As sanções incluem financiamentos de longo prazo para o segundo banco russo, VTB; para uma de suas filiais, o Banco de Moscou; e para o Banco Agrícola russo, primeiro concessor de crédito para o setor agrícola.
Já a UE decidiu vedar o acesso ao mercado de capitais europeu, proibindo qualquer cidadão ou companhia comunitária de comprar bônus, ações, ou qualquer instrumento financeiro de um vencimento de mais de 90 dias às entidades financeiras públicas russas. A UE permitirá, porém, os empréstimos bancários.
Nesta nova etapa de medidas, também fica vedada a exportação de tecnologia de duplo uso (civil e militar) e limita-se o acesso da Rússia às tecnologias sensíveis no setor da exploração de petróleo não convencional. Os contratos em curso não serão afetados por essas mudanças.

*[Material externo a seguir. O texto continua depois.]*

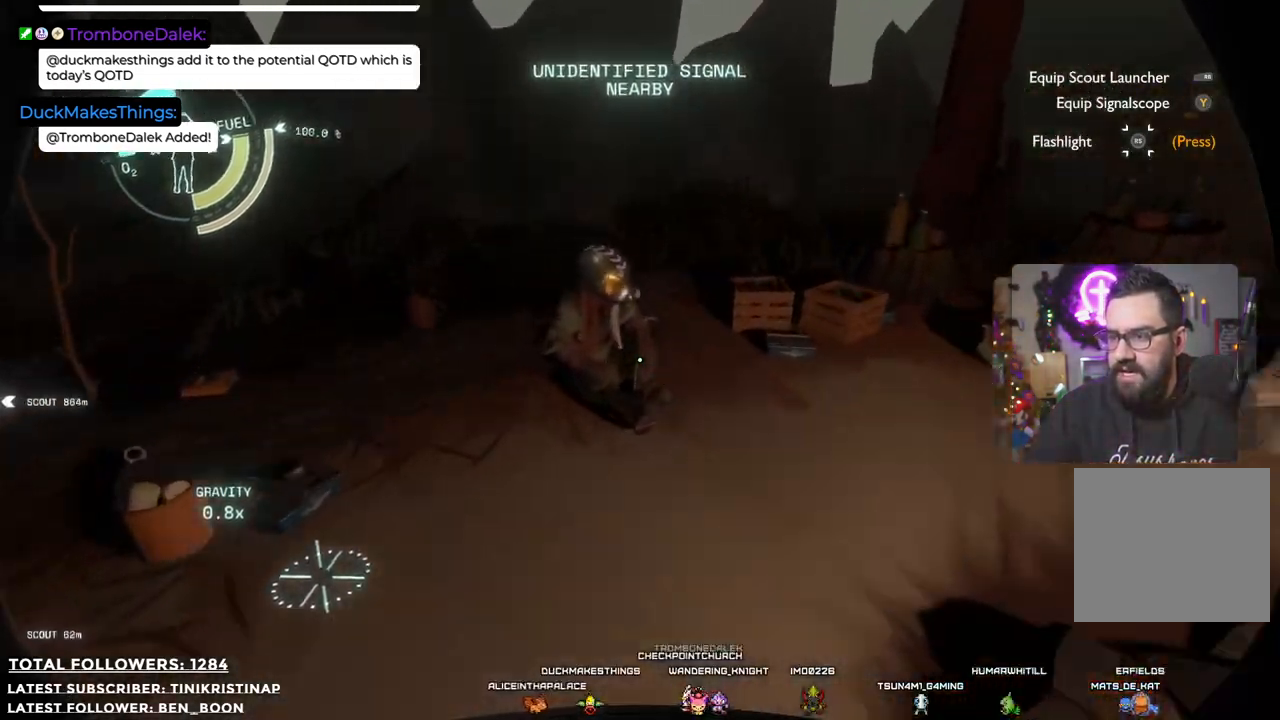
{"buttons": [], "left_stick": "center", "right_stick": "center", "events": [[33, "left_stick", "up"], [283, "left_stick", "center"]]}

Em 16 de julho, a UE anunciou o congelamento de novos programas na Rússia do Banco Europeu de Investimentos (BEI) e trabalhou para que o Banco Europeu para a Reconstrução e o Desenvolvimento (Berd) também congelasse seus novos programas de investimento na Rússia. O Berd conta com 64 países acionistas, incluindo a Rússia.
Dezenas de autoridades russas e ucranianas pró-Moscou também estão sujeitas ao congelamento de bens e a uma proibição de visto. A lista americana conta com mais de 50 autoridades, e a da UE, 91.